Há uma célebre frase que me tira do sério: “No meu tempo é que era bom”. É aplicada em múltiplos casos. No contexto das reformas é até justo. Dos vencimentos também. Porém, não é do tempo das vacas gordas que o futuro vive. Agora até essas são fit e andam escléticas. Onde quero chegar é aos livros. Aos jornais. Às revistas. Enfim, a todo o universo da imprensa e do papel.

Hoje em dia está na moda dizer que os putos não sabem nada, porque não lêem, como antigamente. Não lêem. É um facto e uma outra discussão que daria pano para mangas, mas uma coisa não está relacionado com outra. A cultura e o conhecimento não estão directamente associados aos livros. Se assim fosse, pela velha máxima de que “uma imagem vale mais do que mil palavras, bem estavam os geeks das comics!

O que a malta do E depois do adeus se esquece é que há muitos outros mecanismos e produtos que potencializam a informação. A instrução não está só no papel. Hoje há uma ferramenta que veio concorrer com a biblioteca, o Netflix. Que para quem não sabe tem lá muita coisa. Tem história. Tem ciência. Tem política. Tem filosofia. Tem mil uma matérias repartidas pela infinidade de séries que apresenta, porque essas sim, são os novos livros de 40 minutos. E que não se abane a cabeça em jeito de discórdia, pois todas as semelhanças comprovam esta analogia. Tanto os livros como as series têm um enredo. Têm personagens. Levam tempo até chegar ao fim (consoante quem os lê ou vê). Têm altos e baixos. Têm dias que ninguém lhes pega, ou ocasiões em que se faz maratona para terminar.

O que não se pode é pedir a quem nasce na era digital que sinta a folha impressa da mesma forma. Os tempos são só isso. Tempos. Mudam. É contestável?
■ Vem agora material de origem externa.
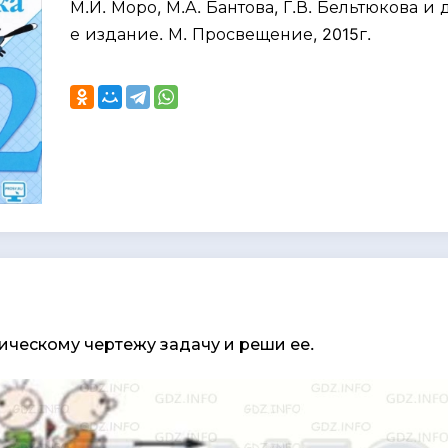
М.И. Моро, М.А. Бантова, Г.В. Бельтюкова и д
е издание. М. Просвещение, 2015г.
ическому чертежу задачу и реши ее.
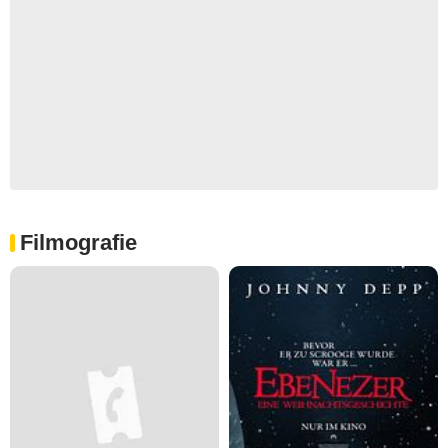
Filmografie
É. O papel está em extinção? Está. Mas no final as histórias continuam a existir. Se calhar, chegam é de uma forma mais confortável e prática à audiência.

Já sei que ainda vai ser atirada a velha lengalenga do “mas isso só faz mal à vista”. Pois de facto faz, mas o papel que se extrai do ambiente também faz mal às árvores. Tudo tem os seus senãos. Não se chame é inculto a quem não o é.

Sempre me disseram que temos a obrigação de respeitar os mais velhos. Deveria ser mútua, no que toca a cultura. Respeitar passa por perceber e aceitar. As pessoas, os miúdos, ainda são cultos. O papel – infelizmente – já não lhes diz o mesmo, mas o saber está lá. Não anda em Brexit. E quem apoio este conceito castrador anda mal informado. Não lê assim tanto quanto julga. Deixou até passar o George Orwell e O que É Fascismo? Corroborar a ideologia de que o mundo só se vê pelas palavras bonitas do Eça, ou do Pessoa é cair na tirania. E para isso já temos um exemplo bem Maduro. Deixem lá o Putin e Xi Jinping fazer o papel de ditadores. Nós vamos fazendo o nosso. Lendo, ou vendo. Tentando ser cultos.